The Hero of This Book

The Hero of This Book Analysis

The cover of Elizabeth McCracken's The Hero of This Book features the words "A Novel" set in smaller text within the "O" in the Hero. This identification has become something of a necessity in recent years as a plethora of volumes have been released which blur the previously stark boundaries separating fiction and autobiography. It is not sheer coincidence that this book shares certain similarities with Francisco Goldman's Monkey Boy, published the previous year. Both novels feature author protagonists easily confused with their creators within a narrative in which the relationship with the mother of these characters is the driving force behind the circumstances in which the reader comes to know them.

Where McCracken's book differs substantially is that protagonist is navigating through the grief of her mother's death. The passing of the character's mother mirrors the passing of the author's mother, however. Still, there are also significant differences. McCracken's protagonist is not just motherless, but also childless and unmarried, distinctly not the case with the author herself.

The hero of The Hero of This Book is the dead mother who is, of course, very strongly based on the author's real mother. As a result, she seems to be very much like the mother of the author and this novel seems to be very much like a memoir. But McCracken says that she promised her mother to never write a memoir of her life that focuses on her mother while her protagonist writes, in an interior monologue with herself:

"Perhaps you fear writing a memoir, reasonably. Invent a single man and call your book a novel. The freedom one fictional man grants you is immeasurable" and, just a little later, "I am not a memoirist."

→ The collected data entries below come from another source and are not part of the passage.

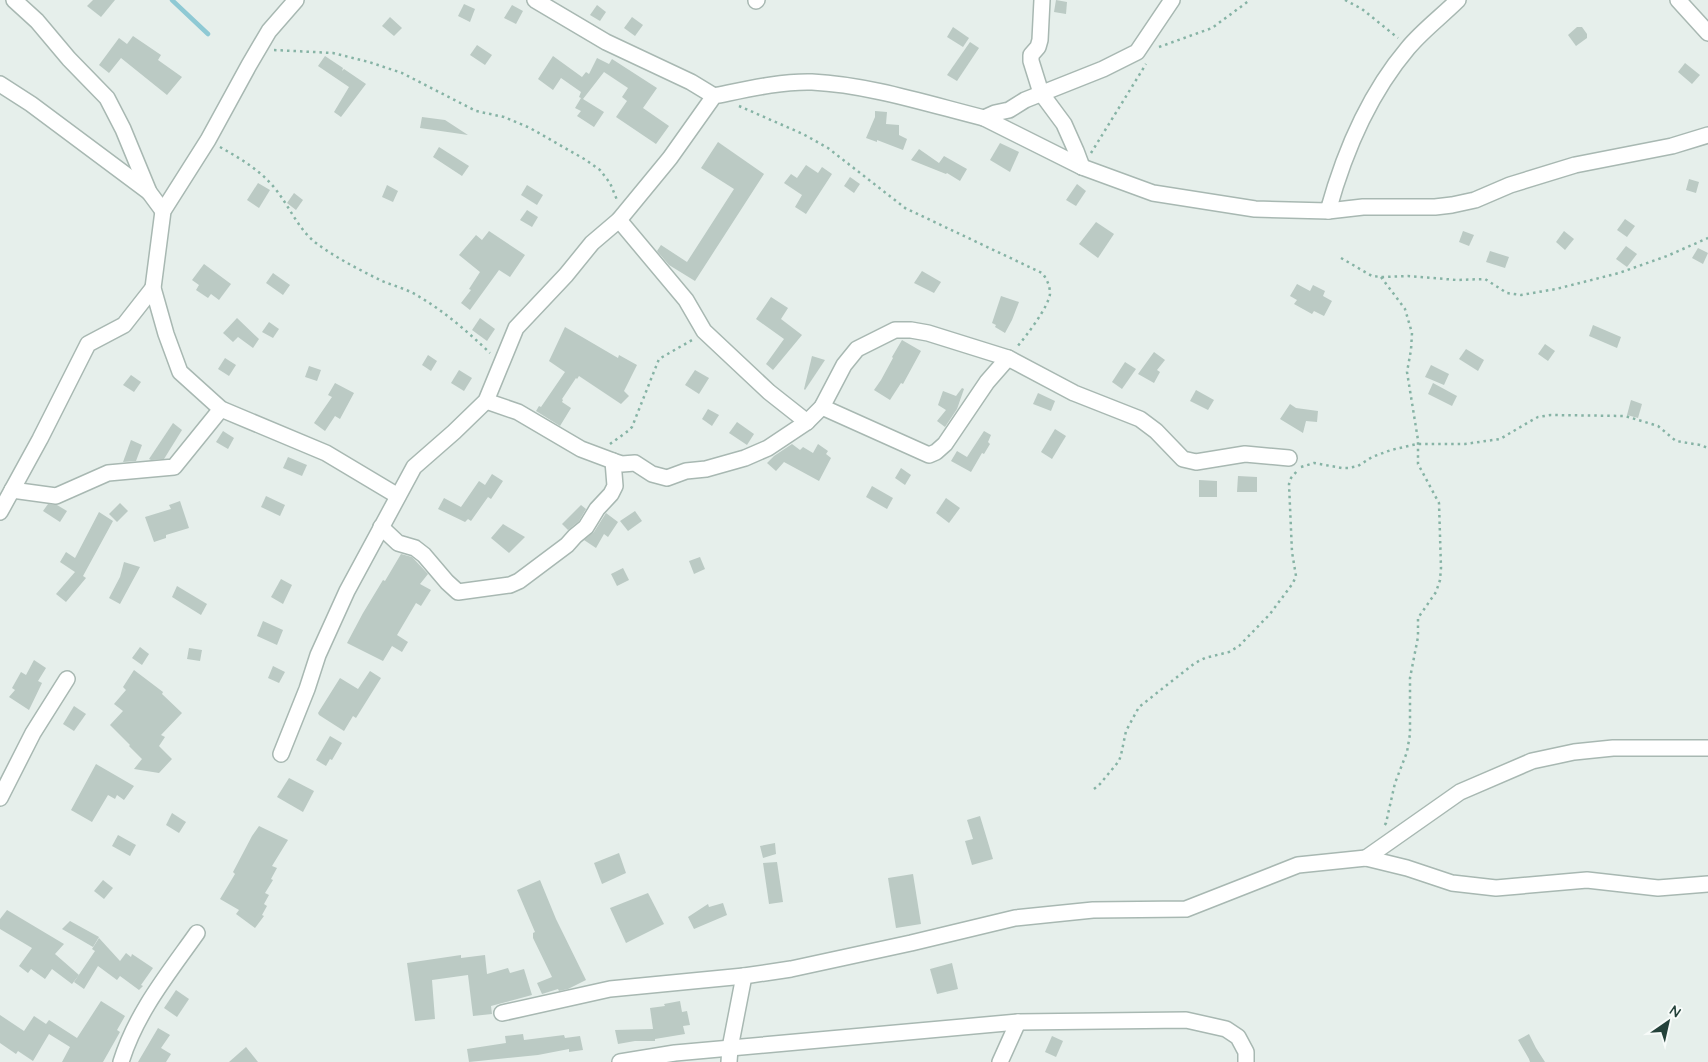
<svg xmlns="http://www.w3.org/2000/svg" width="1708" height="1062" font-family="Quicksand,sans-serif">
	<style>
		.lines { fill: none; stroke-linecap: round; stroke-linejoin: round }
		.stream { stroke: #8ec9d4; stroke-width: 4.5 }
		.building { fill: #bbcac4 }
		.minor-casing { stroke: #a8b8b2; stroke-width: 18 }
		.path { stroke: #86b3a5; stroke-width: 2.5; stroke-dasharray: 2.5 4; stroke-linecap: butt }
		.minor { stroke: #fff; stroke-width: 15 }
	</style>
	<rect width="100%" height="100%" fill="#e6efeb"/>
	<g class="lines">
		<!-- stream -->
		<polyline class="stream" points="172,0 208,34"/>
	</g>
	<!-- building -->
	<g class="building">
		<polygon points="93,0 115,0 101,17 87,6"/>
		<polygon points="1056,0 1067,2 1066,14 1054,12"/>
		<polygon points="464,4 475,9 470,22 458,16"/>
		<polygon points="512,5 523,11 516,24 504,18"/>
		<polygon points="597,5 606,12 600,21 590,15"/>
		<polygon points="390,17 402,28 394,36 382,26"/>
		<polygon points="632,17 643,25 635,36 624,28"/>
		<polygon points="953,27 969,38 963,47 947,37"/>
		<polygon points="1577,27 1582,27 1587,34 1587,38 1576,46 1568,35"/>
		<polygon points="133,36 161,55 158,60 182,77 167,95 121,58 109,73 99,65 119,38 127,44"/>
		<polygon points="970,42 979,48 957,81 947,75"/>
		<polygon points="477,45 492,55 485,65 470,55"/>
		<polygon points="325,56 343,68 342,71 344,69 366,84 341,117 334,112 349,87 318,66"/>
		<polygon points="553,56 582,77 586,72 589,74 597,58 609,64 612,59 657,88 643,108 669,126 656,144 616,117 627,101 622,97 628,88 604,72 583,99 604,112 594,127 577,116 581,111 575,108 581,98 579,97 581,92 561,78 553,90 538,79"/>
		<polygon points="1685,63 1700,75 1692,84 1678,72"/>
		<polygon points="875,111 887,112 886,124 899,125 899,135 907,139 903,150 877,140 877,142 866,138 875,117"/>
		<polygon points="422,117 445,120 468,135 420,128"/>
		<polygon points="718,142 764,174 695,281 669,265 657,251 661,245 687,262 734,189 701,168"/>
		<polygon points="1000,143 1019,152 1010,172 990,160"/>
		<polygon points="439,147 469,166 462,176 433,157"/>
		<polygon points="919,149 939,163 944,156 967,169 960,181 947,173 946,174 911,160"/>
		<polygon points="806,165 818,173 822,167 832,174 806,214 795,207 802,195 784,183 791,174 797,178"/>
		<polygon points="850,177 860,184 854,193 844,186"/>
		<polygon points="1689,179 1699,182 1696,193 1686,190"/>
		<polygon points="258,183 270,190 259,208 247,200"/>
		<polygon points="1077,184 1086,191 1076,206 1066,200"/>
		<polygon points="387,185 398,191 393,202 382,197"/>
		<polygon points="527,185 543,195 537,205 521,195"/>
		<polygon points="294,193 303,200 296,210 287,203"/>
		<polygon points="527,210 538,217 532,227 520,220"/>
		<polygon points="1625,219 1635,226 1627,237 1617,230"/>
		<polygon points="1096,222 1114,234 1098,258 1079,244"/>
		<polygon points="489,231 525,255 510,277 499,270 470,310 461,303 471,290 469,289 480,272 459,255 476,235 482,240"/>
		<polygon points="1463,231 1474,235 1469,246 1459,242"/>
		<polygon points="1564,231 1574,239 1565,250 1556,242"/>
		<polygon points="1626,246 1637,254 1627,267 1616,259"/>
		<polygon points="1698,248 1708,253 1703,264 1692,258"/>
		<polygon points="1490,251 1509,257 1505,268 1486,262"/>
		<polygon points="204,264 231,284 219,300 211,294 208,298 196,290 199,285 192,280"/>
		<polygon points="922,271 941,282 934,293 914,283"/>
		<polygon points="273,273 290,285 283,295 266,283"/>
		<polygon points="1297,284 1310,291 1313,285 1325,291 1323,296 1332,301 1324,316 1314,311 1312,314 1294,304 1297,300 1290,296"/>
		<polygon points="1001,296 1019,302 1012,320 1005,333 995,327 996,325 992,323"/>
		<polygon points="771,297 788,308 781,319 802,335 773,370 766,364 784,339 756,319"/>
		<polygon points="237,318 259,339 253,348 238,337 233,342 223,333"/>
		<polygon points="480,318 495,329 487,341 472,330"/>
		<polygon points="269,322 279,329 273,338 262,332"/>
		<polygon points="1593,325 1621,337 1617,348 1589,336"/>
		<polygon points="565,327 618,358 619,355 637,365 624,391 629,396 621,404 579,376 577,379 576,378 562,399 563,400 562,402 571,408 560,426 536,411 539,406 541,407 565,372 549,361"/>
		<polygon points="902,340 921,351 903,384 901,383 890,400 874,390 881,380 893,358 892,357"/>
		<polygon points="1545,344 1555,351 1548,361 1538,354"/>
		<polygon points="1466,349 1484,360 1478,371 1459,359"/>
		<polygon points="1154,352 1165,360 1157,370 1160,372 1154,383 1138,374"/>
		<polygon points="428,355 437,361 431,371 422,365"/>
		<polygon points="812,356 825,360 805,390 804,389"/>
		<polygon points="225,358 236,365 229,376 218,369"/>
		<polygon points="1125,362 1136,369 1122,389 1112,382"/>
		<polygon points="1431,365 1449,374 1444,385 1425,377"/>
		<polygon points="309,366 321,370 317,381 305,377"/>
		<polygon points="459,370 472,378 464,391 451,383"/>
		<polygon points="695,370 709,378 699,394 685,385"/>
		<polygon points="131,375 141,382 134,392 123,385"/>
		<polygon points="335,383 354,393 340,419 335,416 325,431 314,423 332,397 328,395"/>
		<polygon points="1433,383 1457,396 1452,406 1428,394"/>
		<polygon points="962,388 964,389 957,409 945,427 937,421 946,410 938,405 943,391 956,396"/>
		<polygon points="1196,390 1214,400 1208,410 1190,401"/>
		<polygon points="1038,393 1055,401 1051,411 1033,404"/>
		<polygon points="1631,400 1642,404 1638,418 1627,415"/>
		<polygon points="1290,404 1296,408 1318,411 1317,422 1306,421 1303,433 1280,419"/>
		<polygon points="708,409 719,415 712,426 702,419"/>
		<polygon points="737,422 754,434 747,445 729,433"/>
		<polygon points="173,423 182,430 164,459 151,460 149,459"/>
		<polygon points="1055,429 1066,436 1052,459 1041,452"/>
		<polygon points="223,431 234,438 228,449 216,442"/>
		<polygon points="984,431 991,435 988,442 990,444 984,454 982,453 971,472 951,461 957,451 967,457"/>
		<polygon points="131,440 142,445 136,461 123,462"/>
		<polygon points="792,444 800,450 803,447 813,453 818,444 828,451 826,454 831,458 819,481 784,462 776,471 767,463 774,456"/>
		<polygon points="288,457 307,465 302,476 283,468"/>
		<polygon points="901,468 911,475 905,485 895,478"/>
		<polygon points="492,474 503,481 491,499 488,497 471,521 468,519 465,522 438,509 444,498 461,507 479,481 485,485"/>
		<polygon points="1238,476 1257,477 1257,492 1237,492"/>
		<polygon points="1199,480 1217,481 1217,497 1199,497"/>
		<polygon points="872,486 893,498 887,509 866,497"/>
		<polygon points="266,496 285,505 280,516 261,507"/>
		<polygon points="946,498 960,508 949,523 936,513"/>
		<polygon points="180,501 189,528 166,535 166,538 154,542 145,517 171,509 169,505"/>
		<polygon points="120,503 128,511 117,522 109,514"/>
		<polygon points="48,504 57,505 67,511 60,522 43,511"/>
		<polygon points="581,505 586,509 579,521 568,530 562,524"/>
		<polygon points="635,511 642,521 628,531 620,521"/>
		<polygon points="99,512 113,521 83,576 86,578 66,602 56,594 75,572 60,562 66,552 75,558"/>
		<polygon points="606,513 618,522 608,537 604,534 596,548 584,540 594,532"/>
		<polygon points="503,524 525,537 509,553 491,538"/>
		<polygon points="401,554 412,557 428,574 420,584 431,590 421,606 416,603 397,635 408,642 402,652 392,646 383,661 347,643 363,613 383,580 385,581"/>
		<polygon points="700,557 705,569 694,574 689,561"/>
		<polygon points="124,562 140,567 120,604 109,598 120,577"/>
		<polygon points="623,568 629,580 617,586 611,574"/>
		<polygon points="281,579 292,585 283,604 271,597"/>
		<polygon points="177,586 207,604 201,615 172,597"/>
		<polygon points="263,621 283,630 277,645 257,636"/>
		<polygon points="140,647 149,654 142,665 132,658"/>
		<polygon points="189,648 202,650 200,661 187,659"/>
		<polygon points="34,660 46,668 38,681 42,683 29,710 9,697 15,690 12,688 21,672 26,675"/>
		<polygon points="273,666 285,672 279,683 268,678"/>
		<polygon points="134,670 163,692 162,694 182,713 161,735 165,737 159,746 172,759 159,773 134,769 142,759 129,746 130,745 110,725 123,711 114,704 126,690 123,687"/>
		<polygon points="370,671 381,678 356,718 353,716 344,731 319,715 318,713 340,678 358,689"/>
		<polygon points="74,706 86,714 74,731 63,724"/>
		<polygon points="330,736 342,743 332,760 330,759 326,766 316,760"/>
		<polygon points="96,764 134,786 124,800 117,795 115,799 108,795 92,822 71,810"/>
		<polygon points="289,778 314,791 303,812 277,797"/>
		<polygon points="172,813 186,822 179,833 166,825"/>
		<polygon points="980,816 993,859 972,865 965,841 973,839 967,820"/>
		<polygon points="259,826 288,840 272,866 277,868 271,879 273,880 265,893 269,895 264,904 267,906 262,915 264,916 255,928 236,914 239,910 220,899 235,874 233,872 252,836"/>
		<polygon points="118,835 136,845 130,856 112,846"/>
		<polygon points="775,843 776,854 763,858 760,846"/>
		<polygon points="619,853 626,873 602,884 594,863"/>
		<polygon points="777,862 783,902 769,904 763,863"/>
		<polygon points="913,874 921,924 896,928 888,878"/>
		<polygon points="103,880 113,888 104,899 94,891"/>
		<polygon points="540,880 556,919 586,980 568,989 559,991 558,989 542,994 537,983 552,977 533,938 533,933 535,932 517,890"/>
		<polygon points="648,893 664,924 626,943 610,908"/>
		<polygon points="723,903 727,915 694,929 688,917 708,904 709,907"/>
		<polygon points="7,910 64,944 55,954 79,975 72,984 52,969 45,979 31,969 28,973 19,966 32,948 0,929 0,919"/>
		<polygon points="70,921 99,937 93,947 62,929"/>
		<polygon points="99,938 120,961 126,953 131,957 132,954 153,968 141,985 143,986 139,990 120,976 117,980 98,966 84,989 74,982 95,951 92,949"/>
		<polygon points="461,955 461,958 485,955 487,974 508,968 510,973 524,969 532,995 491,1006 492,1014 473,1016 468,975 432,980 435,1019 415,1021 407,963"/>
		<polygon points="952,963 958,989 937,994 930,969"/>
		<polygon points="176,990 189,999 177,1017 164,1008"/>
		<polygon points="101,1001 125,1016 117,1030 120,1032 103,1062 62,1062 70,1047 49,1034 33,1061 18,1051 16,1054 0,1043 0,1015 24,1031 34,1016 46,1024 49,1020 77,1038"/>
		<polygon points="680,1001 682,1012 687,1011 690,1025 683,1026 685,1034 655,1039 655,1041 635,1041 618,1044 615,1030 653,1029 650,1008 665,1006 664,1004"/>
		<polygon points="158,1028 170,1035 161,1048 171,1054 166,1062 138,1062"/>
		<polygon points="523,1034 524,1040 564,1035 565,1038 580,1036 583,1050 569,1052 569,1049 538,1055 469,1062 467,1049 506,1043 505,1036"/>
		<polygon points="1529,1034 1536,1048 1545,1062 1530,1062 1529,1059 1518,1040"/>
		<polygon points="1052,1036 1063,1041 1056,1057 1045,1052"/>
		<polygon points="246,1047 258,1062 229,1062"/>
	</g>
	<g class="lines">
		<!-- minor casing -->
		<g class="minor-casing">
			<g id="minor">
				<polyline points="14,0 37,21 69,59 107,98 123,129 149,192 163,211"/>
				<polyline points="296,0 269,31 249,65 208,140 163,211 153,288 166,334 180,372 221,409 326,453 398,496"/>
				<polyline points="535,0 606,42 691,82 714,96"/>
				<polyline points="1042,0 1040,40 1038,47 1031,55 1031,61 1041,93 1064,124 1076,151 1082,167"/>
				<polyline points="1678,0 1708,33"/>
				<polyline points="756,1 757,0"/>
				<polyline points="0,84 31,104 149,192"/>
				<path d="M 984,118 L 1082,167 L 1153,193 L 1255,209 L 1328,211 C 1344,153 1369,94 1408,48 C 1423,30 1442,16 1458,0"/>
				<polyline points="1328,211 1363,207 1435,207 1452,205 1475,200 1510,185 1575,165 1672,146 1708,135"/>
				<polyline points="619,220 686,300 704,331 769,392 807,422"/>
				<polyline points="486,401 518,412 581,449 613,461 622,464 635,463 652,474 667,478 686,471 706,469 745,458 768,448 807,422 822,407 844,365 857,349 895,330 911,330 928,333 1008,358 1074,393 1140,419 1156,431 1183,459 1196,462 1245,454 1289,458"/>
				<polyline points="822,407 929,455 936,452 945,444 987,382 1008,358"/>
				<polyline points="12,490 56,496 108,473 174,467 221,409"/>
				<polyline points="0,512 40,439 88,344 124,325 153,288"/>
				<polyline points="381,527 398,543 415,548 424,555 447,582 458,592 510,585 519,581 567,545 575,536 586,527 597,509 611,494 615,486 613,461"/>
				<path d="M 281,754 L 307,689 L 318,655 L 347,591 L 414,467 L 454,432 L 486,401 L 516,328 L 566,275 L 592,243 L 619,220 L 670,158 L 714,96 C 744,90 781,81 812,82 C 870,85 928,104 984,118 L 995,113 L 1009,110 L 1025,100 L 1103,69 L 1137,52 L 1172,0"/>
				<polyline points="0,798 33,733 67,679"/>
				<polyline points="1366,858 1460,792 1532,761 1574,752 1613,748 1708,748"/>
				<polyline points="502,1013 610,989 744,976"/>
				<path d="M 121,1062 C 136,1013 168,974 197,933"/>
				<polyline points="620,1062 675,1053 1018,1022 1186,1020 1226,1029 1238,1037 1246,1052 1246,1062"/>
				<polyline points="729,1062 730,1048 744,976 791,969 911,943 1015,918 1093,910 1186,909 1298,865 1366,858 1407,868 1452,883 1496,888 1587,880 1658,888 1708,884"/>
				<polyline points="1000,1062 1018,1022"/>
			</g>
		</g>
		<!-- path -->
		<g class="path">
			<polyline points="1345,0 1362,9 1398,38"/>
			<polyline points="1159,47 1212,28 1250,0"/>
			<polyline points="274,50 333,53 369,62 402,73 476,111 504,117 530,128 586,160 600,170 610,183 617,200"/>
			<path d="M 739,106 L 803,134 L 828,148 L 905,208 L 1042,273 C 1047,279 1050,286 1050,294 C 1048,308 1026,336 1017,347"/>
			<path d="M 220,147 C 241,159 262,171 277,191 C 290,208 299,230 316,243 C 336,258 360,270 382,281 C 394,286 407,289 418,296 C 444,311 468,332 490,353"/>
			<polyline points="1091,153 1146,64"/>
			<polyline points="1341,258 1372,276 1381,277 1408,276 1457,280 1485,279 1507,293 1521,295 1556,289 1619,273 1667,256 1708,238"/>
			<polyline points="1381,277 1405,309 1412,333 1411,350 1407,372 1418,440 1418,464 1439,503 1441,568 1440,580 1436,592 1418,618 1418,637 1410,678 1410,734 1407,752 1395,783 1386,823 1383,828"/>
			<polyline points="610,444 628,431 632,427 659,359 692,340"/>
			<polyline points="1301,467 1314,463 1342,468 1348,468 1358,466 1372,457 1391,450 1417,444 1465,444 1500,439 1529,422 1538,417 1551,415 1625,416 1658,426 1676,441 1700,445 1708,448"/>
			<polyline points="1094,789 1100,784 1119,761 1121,755 1126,731 1139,707 1195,663 1205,658 1229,652 1239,646 1270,614 1293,583 1296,576 1292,552 1289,484 1291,478 1297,471"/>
		</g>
		<!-- minor -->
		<use href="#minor" class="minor"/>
	</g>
	<!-- north arrow -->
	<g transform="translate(1668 1022) rotate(34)" stroke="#f7fbf9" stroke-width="4" paint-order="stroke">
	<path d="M0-4L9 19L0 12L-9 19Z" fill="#24423a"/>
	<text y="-8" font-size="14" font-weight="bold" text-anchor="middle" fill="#24423a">N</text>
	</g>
</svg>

And so, The Hero of This Book becomes another addition to the curious little literary movement of the 2010s and early 2020s that seeks to reinvent the very concept of the memoir. Monkey Boy moves back and forth in time as its creator, Francisco Goldman, basically recreates major events of his own history and runs his fictional doppelganger, Francisco Goldberg, through them in an attempt to figure out the link between his early experiences and his adult disappointments. Then there is Margo Jefferson's Constructing a Nervous System which explicitly identifies itself as a memoir on the cover, but at times feels more like an experimental novel.

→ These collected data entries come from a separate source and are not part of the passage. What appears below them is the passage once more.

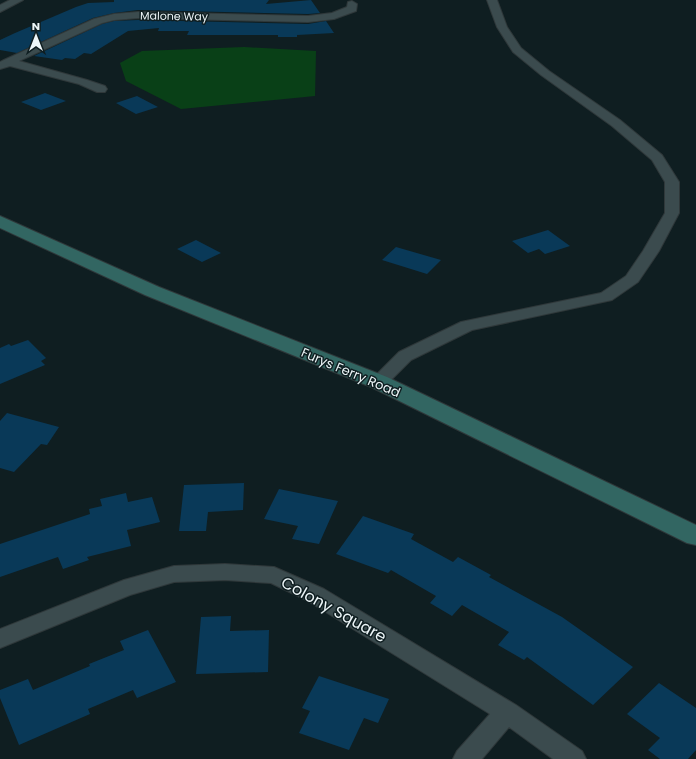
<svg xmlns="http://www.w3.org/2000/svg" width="696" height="759" viewBox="0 0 696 759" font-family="Poppins,sans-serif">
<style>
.green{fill:#094017}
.building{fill:#093958}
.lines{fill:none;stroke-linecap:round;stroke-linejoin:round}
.street-casing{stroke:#2f383a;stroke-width:2}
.secondary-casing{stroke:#2f383a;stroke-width:2}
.street{fill:#3b4b4e;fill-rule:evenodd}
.secondary{fill:#326662;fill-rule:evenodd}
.labels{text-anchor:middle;stroke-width:3;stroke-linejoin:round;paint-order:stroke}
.far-street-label{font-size:11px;fill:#edf6f8;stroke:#0f1e21}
.street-label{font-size:13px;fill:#edf6f8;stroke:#0f1e21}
.near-street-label{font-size:16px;fill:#edf6f8;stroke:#0f1e21}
</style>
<rect width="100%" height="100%" fill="#0f1e21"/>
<path class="green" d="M 244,47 L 316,51 L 315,96 L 181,109 L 126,81 L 120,63 L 142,51 Z"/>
<path class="building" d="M 114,0 L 269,0 L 266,4 L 311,0 L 320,13 L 308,14 L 138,10 L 114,13 L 93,18 L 17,53 L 0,50 L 0,40 L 15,33 L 76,7 L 88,3 L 114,2 Z
M 138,20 L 308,24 L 326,21 L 334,33 L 297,35 L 297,37 L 278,37 L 278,35 L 187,35 L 189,31 L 158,31 L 159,28 L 128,31 L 91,54 L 84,53 L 75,59 L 65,58 L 62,60 L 34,56 L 102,24 L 114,21 Z
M 45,93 L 66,101 L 41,110 L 21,102 Z
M 137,96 L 158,107 L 136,114 L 116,103 Z
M 548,230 L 570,246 L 545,254 L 539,249 L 528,253 L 512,241 Z
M 196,240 L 221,253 L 202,262 L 177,249 Z
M 396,247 L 441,260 L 427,274 L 382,260 Z
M 28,340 L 46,358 L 41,361 L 45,365 L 0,384 L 0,348 L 9,344 L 11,346 Z
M 7,413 L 59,427 L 47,445 L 41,444 L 14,472 L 0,468 L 0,421 Z
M 244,483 L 243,510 L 208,512 L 206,531 L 179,531 L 184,485 Z
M 279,489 L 338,501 L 319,544 L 292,539 L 298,526 L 264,519 Z
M 126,493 L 128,502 L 152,497 L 160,522 L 127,530 L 131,546 L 87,557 L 89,560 L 63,569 L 58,557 L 0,577 L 0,544 L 90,514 L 89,509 L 102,506 L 100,499 Z
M 363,516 L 414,534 L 411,539 L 453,562 L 458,557 L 491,575 L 489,577 L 562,617 L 633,667 L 593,705 L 527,657 L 524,660 L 498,645 L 509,632 L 462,605 L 452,616 L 430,603 L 436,596 L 391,570 L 388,573 L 336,554 Z
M 231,616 L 230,631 L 269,630 L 268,672 L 196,674 L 201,617 Z
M 148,630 L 176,682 L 137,698 L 133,690 L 88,709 L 90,714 L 19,745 L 0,698 L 0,690 L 28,679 L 33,690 L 90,666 L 89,664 L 124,650 L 120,641 Z
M 319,676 L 389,699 L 378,723 L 364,718 L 349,750 L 299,733 L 310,711 L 302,708 Z
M 659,683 L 696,708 L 696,750 L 688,759 L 660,759 L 648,750 L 660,738 L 627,714 Z"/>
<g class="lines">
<defs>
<path id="street" d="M 10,0 L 23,0 L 0,12 L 0,5 Z
M 487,0 L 497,0 L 507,27 L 521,48 L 549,71 L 620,120 L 662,155 L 679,182 L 679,213 L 659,251 L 638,282 L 612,300 L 472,330 L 411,360 L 385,386 L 379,387 L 373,386 L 370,382 L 373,378 L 399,352 L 461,322 L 601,293 L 626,276 L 643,251 L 665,213 L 665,182 L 652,160 L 612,126 L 541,75 L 513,52 L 497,27 Z
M 352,1 L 357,4 L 356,11 L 334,19 L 308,22 L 138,18 L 114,20 L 102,23 L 19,61 L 87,80 L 105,86 L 107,89 L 105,92 L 97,92 L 79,84 L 10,66 L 0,69 L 0,62 L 4,60 L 94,19 L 114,14 L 138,12 L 308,16 L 332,13 L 347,7 L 348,2 Z
M 225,564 L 274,567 L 324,589 L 516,705 L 582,751 L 586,759 L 553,759 L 509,727 L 482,759 L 453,759 L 457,751 L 490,714 L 308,601 L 271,583 L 225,580 L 174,582 L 130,595 L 0,648 L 0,629 L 124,580 L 174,566 Z"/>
<path id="secondary" d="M 0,216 L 159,287 L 387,377 L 696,525 L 696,545 L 687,543 L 371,387 L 145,295 L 0,228 Z"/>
</defs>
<use href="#street" class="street-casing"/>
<use href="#secondary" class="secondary-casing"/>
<use href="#street" class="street"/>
<use href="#secondary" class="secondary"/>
</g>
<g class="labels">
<g class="far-street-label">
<text transform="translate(174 16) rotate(1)" y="4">Malone Way</text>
</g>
<g class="street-label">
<text transform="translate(351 372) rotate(23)" y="5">Furys Ferry Road</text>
</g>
<g class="near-street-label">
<text transform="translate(334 609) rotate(29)" y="6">Colony Square</text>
</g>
</g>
<g transform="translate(36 36)" stroke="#0f1e21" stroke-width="3" paint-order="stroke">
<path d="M0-3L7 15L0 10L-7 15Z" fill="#edf6f8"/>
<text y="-6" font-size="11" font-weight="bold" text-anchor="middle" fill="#edf6f8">N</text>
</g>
</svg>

McCracken's novel is also like Jefferson's memoir in that there is no actual plot. The novel is basically the story of McCracken's fictionalized version of herself visiting London during "the summer before the world stopped." So, in addition to almost being a memoir, it also almost belongs in the new genre of Covid-novel. One could even argue it absolutely is a Covid-novel because by portraying what the world like just before the pandemic hit, it also becomes a story about how normality seemed to change overnight.

Which may be the whole point of the book. The protagonist's visit to England is done within the context of her grief over her mother's recent passing. The 2019 world of pre-Covid normality was not normality for anyone who was mourning the death of a loved one. The pandemic would bring the story of McCracken's real-life experience with the loss of normality home to untold millions who would not have experienced otherwise.